Start of Records shown
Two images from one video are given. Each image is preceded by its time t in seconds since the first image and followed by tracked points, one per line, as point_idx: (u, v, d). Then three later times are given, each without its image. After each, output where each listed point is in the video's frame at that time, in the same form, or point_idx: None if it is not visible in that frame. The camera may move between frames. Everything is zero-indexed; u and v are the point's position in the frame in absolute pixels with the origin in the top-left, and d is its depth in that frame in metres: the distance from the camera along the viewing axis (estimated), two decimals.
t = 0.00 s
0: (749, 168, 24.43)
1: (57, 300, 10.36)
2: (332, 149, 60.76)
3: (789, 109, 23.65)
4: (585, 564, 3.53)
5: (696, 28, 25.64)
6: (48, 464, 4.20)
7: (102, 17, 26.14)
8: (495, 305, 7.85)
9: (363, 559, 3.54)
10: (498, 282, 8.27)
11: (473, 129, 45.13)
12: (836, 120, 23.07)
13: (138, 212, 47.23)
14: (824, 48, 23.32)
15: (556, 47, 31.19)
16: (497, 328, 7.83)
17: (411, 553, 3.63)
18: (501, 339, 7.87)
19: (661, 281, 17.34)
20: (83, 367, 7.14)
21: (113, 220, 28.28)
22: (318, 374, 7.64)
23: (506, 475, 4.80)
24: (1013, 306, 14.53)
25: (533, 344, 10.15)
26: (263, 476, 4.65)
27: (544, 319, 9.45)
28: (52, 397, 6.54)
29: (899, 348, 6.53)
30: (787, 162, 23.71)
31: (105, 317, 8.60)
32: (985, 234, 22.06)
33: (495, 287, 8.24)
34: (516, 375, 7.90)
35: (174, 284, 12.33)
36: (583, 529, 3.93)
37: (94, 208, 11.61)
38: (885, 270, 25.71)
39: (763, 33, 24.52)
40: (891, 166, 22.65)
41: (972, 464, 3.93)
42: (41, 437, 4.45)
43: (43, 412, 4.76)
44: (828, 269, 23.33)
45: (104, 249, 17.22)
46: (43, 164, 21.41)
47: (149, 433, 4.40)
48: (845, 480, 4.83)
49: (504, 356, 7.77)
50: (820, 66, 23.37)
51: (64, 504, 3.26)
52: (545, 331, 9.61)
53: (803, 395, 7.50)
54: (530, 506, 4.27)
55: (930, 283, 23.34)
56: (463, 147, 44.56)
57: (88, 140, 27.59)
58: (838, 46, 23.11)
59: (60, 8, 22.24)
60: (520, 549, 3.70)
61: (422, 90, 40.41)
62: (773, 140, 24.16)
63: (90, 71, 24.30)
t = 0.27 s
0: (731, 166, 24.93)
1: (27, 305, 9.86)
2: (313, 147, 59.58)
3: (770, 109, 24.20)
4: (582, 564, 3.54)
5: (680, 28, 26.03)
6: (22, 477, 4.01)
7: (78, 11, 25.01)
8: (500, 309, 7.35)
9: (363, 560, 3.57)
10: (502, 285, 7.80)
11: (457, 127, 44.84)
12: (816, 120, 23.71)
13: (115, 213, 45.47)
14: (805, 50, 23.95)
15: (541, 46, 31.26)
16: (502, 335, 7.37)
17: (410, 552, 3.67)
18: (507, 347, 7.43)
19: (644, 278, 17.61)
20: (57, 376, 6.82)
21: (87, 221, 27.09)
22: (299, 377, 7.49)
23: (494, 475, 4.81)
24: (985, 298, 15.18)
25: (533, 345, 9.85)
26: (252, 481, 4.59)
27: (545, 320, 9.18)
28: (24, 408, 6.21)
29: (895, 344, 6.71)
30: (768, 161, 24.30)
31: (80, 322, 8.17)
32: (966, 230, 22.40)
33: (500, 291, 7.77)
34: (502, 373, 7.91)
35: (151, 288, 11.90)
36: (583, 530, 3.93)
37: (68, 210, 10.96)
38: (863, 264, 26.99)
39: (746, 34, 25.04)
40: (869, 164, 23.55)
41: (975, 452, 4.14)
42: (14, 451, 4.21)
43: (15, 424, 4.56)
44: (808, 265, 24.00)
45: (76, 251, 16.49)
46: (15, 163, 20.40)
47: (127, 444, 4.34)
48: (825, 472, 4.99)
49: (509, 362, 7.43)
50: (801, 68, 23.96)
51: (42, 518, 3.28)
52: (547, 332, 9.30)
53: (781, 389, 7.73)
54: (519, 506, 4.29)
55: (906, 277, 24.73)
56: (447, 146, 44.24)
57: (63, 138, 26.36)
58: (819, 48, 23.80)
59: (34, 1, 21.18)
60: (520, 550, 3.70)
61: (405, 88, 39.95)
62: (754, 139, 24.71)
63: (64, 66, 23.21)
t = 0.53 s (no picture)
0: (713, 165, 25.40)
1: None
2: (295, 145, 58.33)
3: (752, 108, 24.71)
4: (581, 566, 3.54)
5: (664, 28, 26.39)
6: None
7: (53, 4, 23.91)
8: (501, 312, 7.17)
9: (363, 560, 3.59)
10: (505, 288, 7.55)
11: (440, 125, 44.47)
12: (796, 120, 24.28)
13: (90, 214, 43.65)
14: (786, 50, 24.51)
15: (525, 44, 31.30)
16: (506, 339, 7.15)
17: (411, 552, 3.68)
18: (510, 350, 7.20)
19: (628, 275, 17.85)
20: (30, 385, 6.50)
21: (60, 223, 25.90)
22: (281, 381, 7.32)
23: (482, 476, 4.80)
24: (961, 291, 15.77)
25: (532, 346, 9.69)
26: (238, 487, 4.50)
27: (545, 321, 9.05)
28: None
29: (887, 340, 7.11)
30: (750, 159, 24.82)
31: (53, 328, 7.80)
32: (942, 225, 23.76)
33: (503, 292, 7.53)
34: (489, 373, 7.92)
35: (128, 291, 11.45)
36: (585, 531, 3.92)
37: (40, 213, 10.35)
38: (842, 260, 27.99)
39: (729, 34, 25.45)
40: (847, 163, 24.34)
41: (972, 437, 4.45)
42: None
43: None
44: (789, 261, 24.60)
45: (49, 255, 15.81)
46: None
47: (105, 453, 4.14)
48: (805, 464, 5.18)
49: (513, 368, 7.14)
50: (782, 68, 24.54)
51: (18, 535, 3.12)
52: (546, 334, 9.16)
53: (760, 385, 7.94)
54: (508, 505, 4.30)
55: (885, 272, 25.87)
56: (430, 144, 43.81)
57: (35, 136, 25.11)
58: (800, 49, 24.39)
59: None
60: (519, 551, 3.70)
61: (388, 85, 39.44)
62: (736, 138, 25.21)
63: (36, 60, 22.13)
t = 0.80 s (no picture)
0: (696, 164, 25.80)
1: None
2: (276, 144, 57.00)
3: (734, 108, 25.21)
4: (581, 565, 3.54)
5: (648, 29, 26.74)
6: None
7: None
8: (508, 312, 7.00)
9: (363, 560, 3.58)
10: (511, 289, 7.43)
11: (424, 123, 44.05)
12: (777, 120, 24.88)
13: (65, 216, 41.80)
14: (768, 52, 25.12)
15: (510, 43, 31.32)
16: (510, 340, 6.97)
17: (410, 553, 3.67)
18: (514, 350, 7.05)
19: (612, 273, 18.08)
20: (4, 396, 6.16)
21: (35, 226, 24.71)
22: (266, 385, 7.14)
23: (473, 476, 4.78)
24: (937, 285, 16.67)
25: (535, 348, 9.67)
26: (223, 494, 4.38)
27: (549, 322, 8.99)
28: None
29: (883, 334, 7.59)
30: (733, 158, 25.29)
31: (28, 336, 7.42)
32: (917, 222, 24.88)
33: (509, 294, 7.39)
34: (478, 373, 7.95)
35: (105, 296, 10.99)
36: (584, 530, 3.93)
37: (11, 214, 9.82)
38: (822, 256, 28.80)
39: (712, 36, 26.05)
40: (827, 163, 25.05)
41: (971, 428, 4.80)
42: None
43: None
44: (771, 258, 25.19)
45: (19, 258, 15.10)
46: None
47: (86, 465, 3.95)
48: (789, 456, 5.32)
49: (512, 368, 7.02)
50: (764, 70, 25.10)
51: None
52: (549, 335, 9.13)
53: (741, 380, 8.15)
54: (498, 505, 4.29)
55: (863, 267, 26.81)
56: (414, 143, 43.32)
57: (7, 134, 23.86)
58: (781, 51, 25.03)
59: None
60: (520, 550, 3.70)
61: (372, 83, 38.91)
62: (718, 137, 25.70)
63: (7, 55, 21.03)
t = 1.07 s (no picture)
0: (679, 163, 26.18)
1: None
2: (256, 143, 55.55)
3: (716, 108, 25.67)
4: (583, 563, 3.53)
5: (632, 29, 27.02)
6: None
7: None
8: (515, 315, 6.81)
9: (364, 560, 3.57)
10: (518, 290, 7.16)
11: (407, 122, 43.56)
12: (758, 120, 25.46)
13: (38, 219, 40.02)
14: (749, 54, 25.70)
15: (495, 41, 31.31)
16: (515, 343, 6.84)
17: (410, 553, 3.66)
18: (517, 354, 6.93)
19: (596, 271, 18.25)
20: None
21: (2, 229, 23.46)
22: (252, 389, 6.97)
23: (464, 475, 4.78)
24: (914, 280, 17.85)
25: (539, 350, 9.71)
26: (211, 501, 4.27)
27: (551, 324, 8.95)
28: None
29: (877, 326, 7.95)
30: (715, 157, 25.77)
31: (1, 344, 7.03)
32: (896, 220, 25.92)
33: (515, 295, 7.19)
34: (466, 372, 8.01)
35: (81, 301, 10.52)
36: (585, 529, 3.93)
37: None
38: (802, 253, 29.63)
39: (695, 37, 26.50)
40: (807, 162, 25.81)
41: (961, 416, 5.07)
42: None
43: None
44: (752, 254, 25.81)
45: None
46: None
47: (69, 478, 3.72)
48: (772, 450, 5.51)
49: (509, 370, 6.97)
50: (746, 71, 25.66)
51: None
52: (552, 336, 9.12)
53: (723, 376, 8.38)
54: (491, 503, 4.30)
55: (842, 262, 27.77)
End of Records shown
[Prompt] Among the entries above, locate the lines containing "62: (773, 140, 24.16)" and "29: (895, 344, 6.71)", and transcribe exactly those two lines and all lines between.

[Reply]
62: (773, 140, 24.16)
63: (90, 71, 24.30)
t = 0.27 s
0: (731, 166, 24.93)
1: (27, 305, 9.86)
2: (313, 147, 59.58)
3: (770, 109, 24.20)
4: (582, 564, 3.54)
5: (680, 28, 26.03)
6: (22, 477, 4.01)
7: (78, 11, 25.01)
8: (500, 309, 7.35)
9: (363, 560, 3.57)
10: (502, 285, 7.80)
11: (457, 127, 44.84)
12: (816, 120, 23.71)
13: (115, 213, 45.47)
14: (805, 50, 23.95)
15: (541, 46, 31.26)
16: (502, 335, 7.37)
17: (410, 552, 3.67)
18: (507, 347, 7.43)
19: (644, 278, 17.61)
20: (57, 376, 6.82)
21: (87, 221, 27.09)
22: (299, 377, 7.49)
23: (494, 475, 4.81)
24: (985, 298, 15.18)
25: (533, 345, 9.85)
26: (252, 481, 4.59)
27: (545, 320, 9.18)
28: (24, 408, 6.21)
29: (895, 344, 6.71)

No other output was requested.